* _TEXT PROVIDED_
##############################
Additionally, my pipeline was getting OOM. My current workaround is to annotate the integration test with @DirtiesContext(classMode=DirtiesContext.ClassMode.AFTER_CLASS). With this annotation I could see at the end of the test the container being shut down:

13:47:05.507 60165 INFO  lifecycle-thread-3 i.a.c.s.l.AbstractMessageListenerContainer - Container io.awspring.cloud.sqs.sqsListenerEndpointContainer#0 stopped

Setting spring.cloud.aws.sqs.enabled to false for all the other tests didn't help either.

rbraeunlich avatar Dec 09 '22 12:12 rbraeunlich

Hi @rbraeunlich,

Well, the connection error itself is not that hard to figure - probably the Spring Context remains open after the LocalStack Container is stopped, and you get the errors.

For tests, it seems the context is not stopped with every test unless you add a @DirtiesContext annotation. Another way would be making sure the LocalStack Container is only stopped after all tests are over.

I'm not sure how to improve on this - the containers start and stop with the context which is the right way to go in apps. I think maybe it should be an improvement in the coordination between Spring Contexts and the dependency Docker Containers, but that's not in the scope of this project.

The OOM error seems a bit more concerning - can you share any more details on that?

Thanks.

tomazfernandes avatar Dec 15 '22 02:12 tomazfernandes

Unfortunately not, the pipeline is not very verbose about this. What I can say is that our service has a lot of integration tests. If(f) we assume that every new test context starts a new container and doesn't shut it down the OOM seems logical somehow.
##############################
* _PROVIDED DATA_

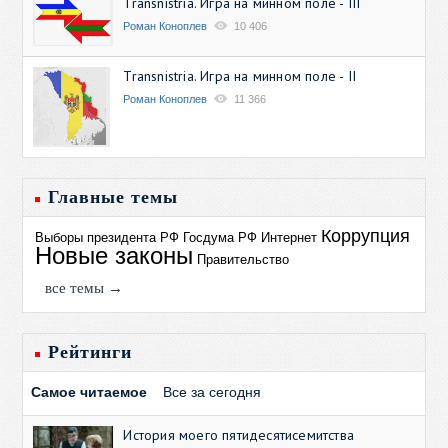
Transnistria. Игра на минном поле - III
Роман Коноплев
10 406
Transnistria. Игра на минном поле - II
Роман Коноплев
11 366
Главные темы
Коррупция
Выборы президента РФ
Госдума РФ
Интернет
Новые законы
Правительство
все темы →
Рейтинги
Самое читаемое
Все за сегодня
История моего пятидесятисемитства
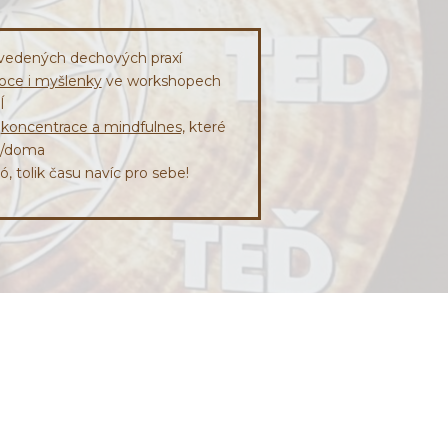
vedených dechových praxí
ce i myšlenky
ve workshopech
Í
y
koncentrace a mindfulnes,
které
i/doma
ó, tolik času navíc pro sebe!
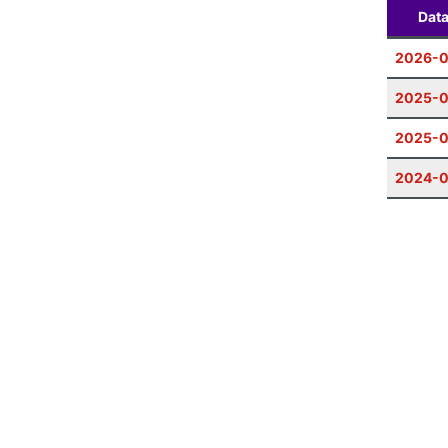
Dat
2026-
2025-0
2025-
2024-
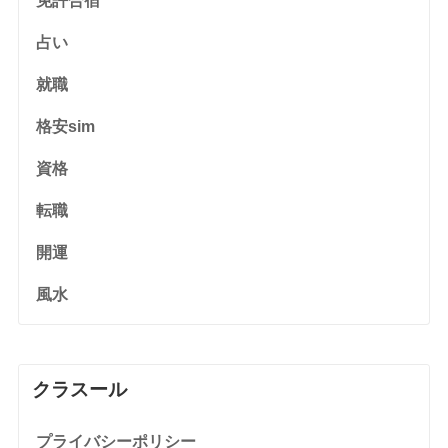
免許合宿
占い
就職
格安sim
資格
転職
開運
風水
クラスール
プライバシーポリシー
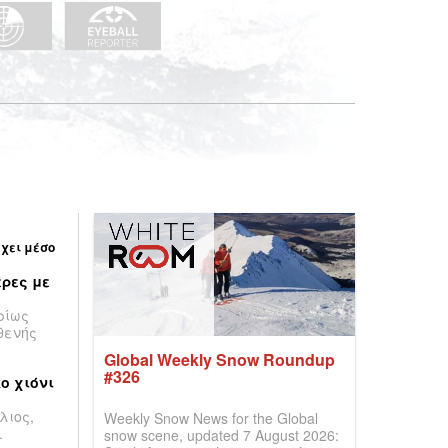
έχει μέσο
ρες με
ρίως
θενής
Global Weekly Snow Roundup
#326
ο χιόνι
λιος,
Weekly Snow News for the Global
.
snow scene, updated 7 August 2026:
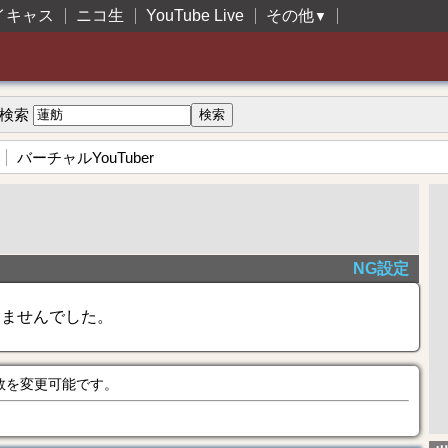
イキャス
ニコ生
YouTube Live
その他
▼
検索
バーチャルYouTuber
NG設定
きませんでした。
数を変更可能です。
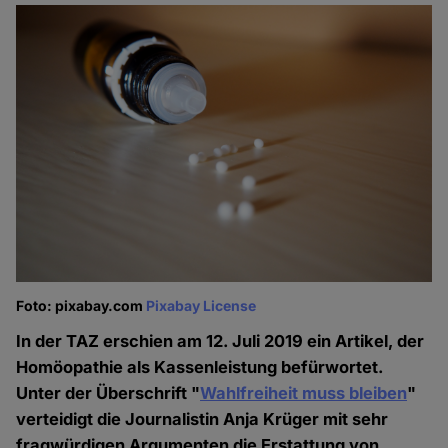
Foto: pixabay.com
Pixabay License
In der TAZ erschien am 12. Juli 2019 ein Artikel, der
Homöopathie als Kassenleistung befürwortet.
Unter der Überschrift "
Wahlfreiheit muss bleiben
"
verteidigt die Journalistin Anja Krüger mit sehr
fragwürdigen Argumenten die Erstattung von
##############################
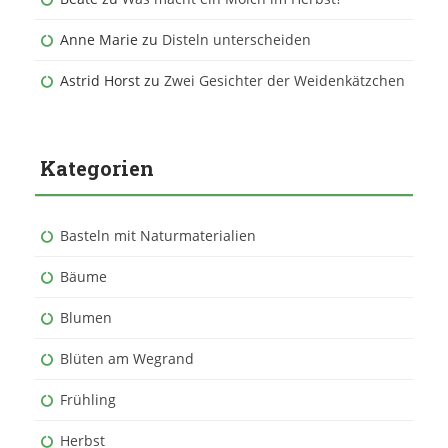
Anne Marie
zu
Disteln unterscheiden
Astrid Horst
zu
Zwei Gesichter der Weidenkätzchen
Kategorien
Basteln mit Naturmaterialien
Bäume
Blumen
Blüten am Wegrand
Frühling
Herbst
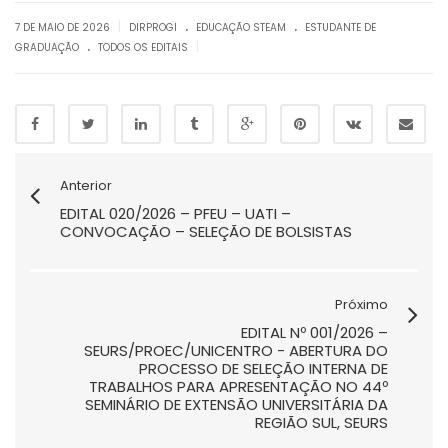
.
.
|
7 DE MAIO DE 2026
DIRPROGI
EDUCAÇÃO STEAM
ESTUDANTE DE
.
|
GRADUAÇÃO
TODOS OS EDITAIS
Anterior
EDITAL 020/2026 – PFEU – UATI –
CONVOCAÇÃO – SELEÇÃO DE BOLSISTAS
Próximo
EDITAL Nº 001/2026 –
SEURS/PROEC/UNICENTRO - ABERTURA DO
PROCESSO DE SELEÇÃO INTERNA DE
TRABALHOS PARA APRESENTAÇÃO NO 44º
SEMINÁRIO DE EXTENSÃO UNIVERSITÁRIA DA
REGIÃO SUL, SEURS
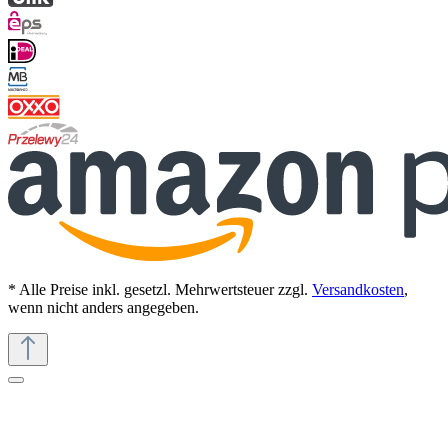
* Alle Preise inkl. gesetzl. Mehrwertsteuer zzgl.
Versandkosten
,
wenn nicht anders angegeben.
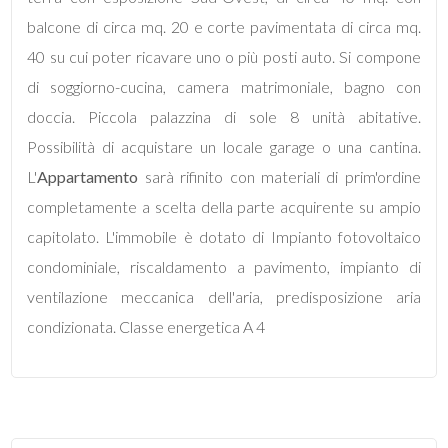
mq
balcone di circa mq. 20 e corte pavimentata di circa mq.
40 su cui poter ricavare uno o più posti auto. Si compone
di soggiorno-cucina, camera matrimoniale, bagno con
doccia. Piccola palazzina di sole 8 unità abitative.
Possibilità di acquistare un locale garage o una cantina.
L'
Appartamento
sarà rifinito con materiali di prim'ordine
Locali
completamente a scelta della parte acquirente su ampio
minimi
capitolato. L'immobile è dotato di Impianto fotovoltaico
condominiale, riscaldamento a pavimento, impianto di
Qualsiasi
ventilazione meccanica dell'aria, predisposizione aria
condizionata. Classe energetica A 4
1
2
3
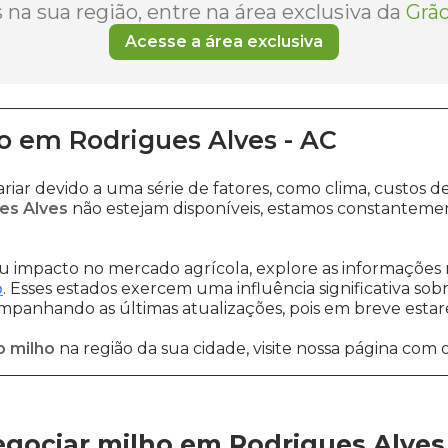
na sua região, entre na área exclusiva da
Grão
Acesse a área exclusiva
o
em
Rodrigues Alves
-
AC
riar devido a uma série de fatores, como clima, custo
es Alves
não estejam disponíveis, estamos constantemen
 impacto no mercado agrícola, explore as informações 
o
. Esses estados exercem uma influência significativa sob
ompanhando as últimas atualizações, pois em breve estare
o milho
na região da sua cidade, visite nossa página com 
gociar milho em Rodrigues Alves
##############################
* _WHAT YOU WILL DO_
• a. In the thread about SQS listener containers in integration tests, why does the OOM in the pipeline seem logical to the person reporting it? Answer in one to three sentences.
• b. Transcribe the part of the SQS testing thread that opens with the words containing "tomazfernandes avatar Dec" and closes with "seems logical somehow.".
• c. Go on with the thread about SQS listener containers in integration tests from where it stops.
The records stand apart from the thread and have nothing to do with it.

* _ANSWERS GIVEN_
• a. The service has a lot of integration tests. If every new test context starts a new container and doesn't shut it down, running out of memory seems logical.

• b.
tomazfernandes avatar Dec 15 '22 02:12 tomazfernandes

Unfortunately not, the pipeline is not very verbose about this. What I can say is that our service has a lot of integration tests. If(f) we assume that every new test context starts a new container and doesn't shut it down the OOM seems logical somehow.

• c.
rbraeunlich avatar Dec 15 '22 12:12 rbraeunlich

@rbraeunlich a sample that reproduces this issue would be helpful

maciejwalkowiak avatar Apr 18 '23 04:04 maciejwalkowiak

Hey @maciejwalkowiak I hope this project helps: https://github.com/rbraeunlich/sqs-bug When you run the tests the ZLongRunningOtherTest should run as second test and you should see the exceptions of the still running container.

rbraeunlich avatar Apr 19 '23 05:04 rbraeunlich

I think this is hardly an issue with this project, and much more an issue with Spring Boot tests and Testcontainers in general. Not sure if any improvements were made with latest SB / Testcontainers integration.

Fact is, if containers are stopped between test suites (as they normally should), but Spring Context remains open for reuse, it will throw errors.

Using @DirtiesContext helps context be as disposable as the containers.

I'll close this issue and we can reopen if necessary. Thanks.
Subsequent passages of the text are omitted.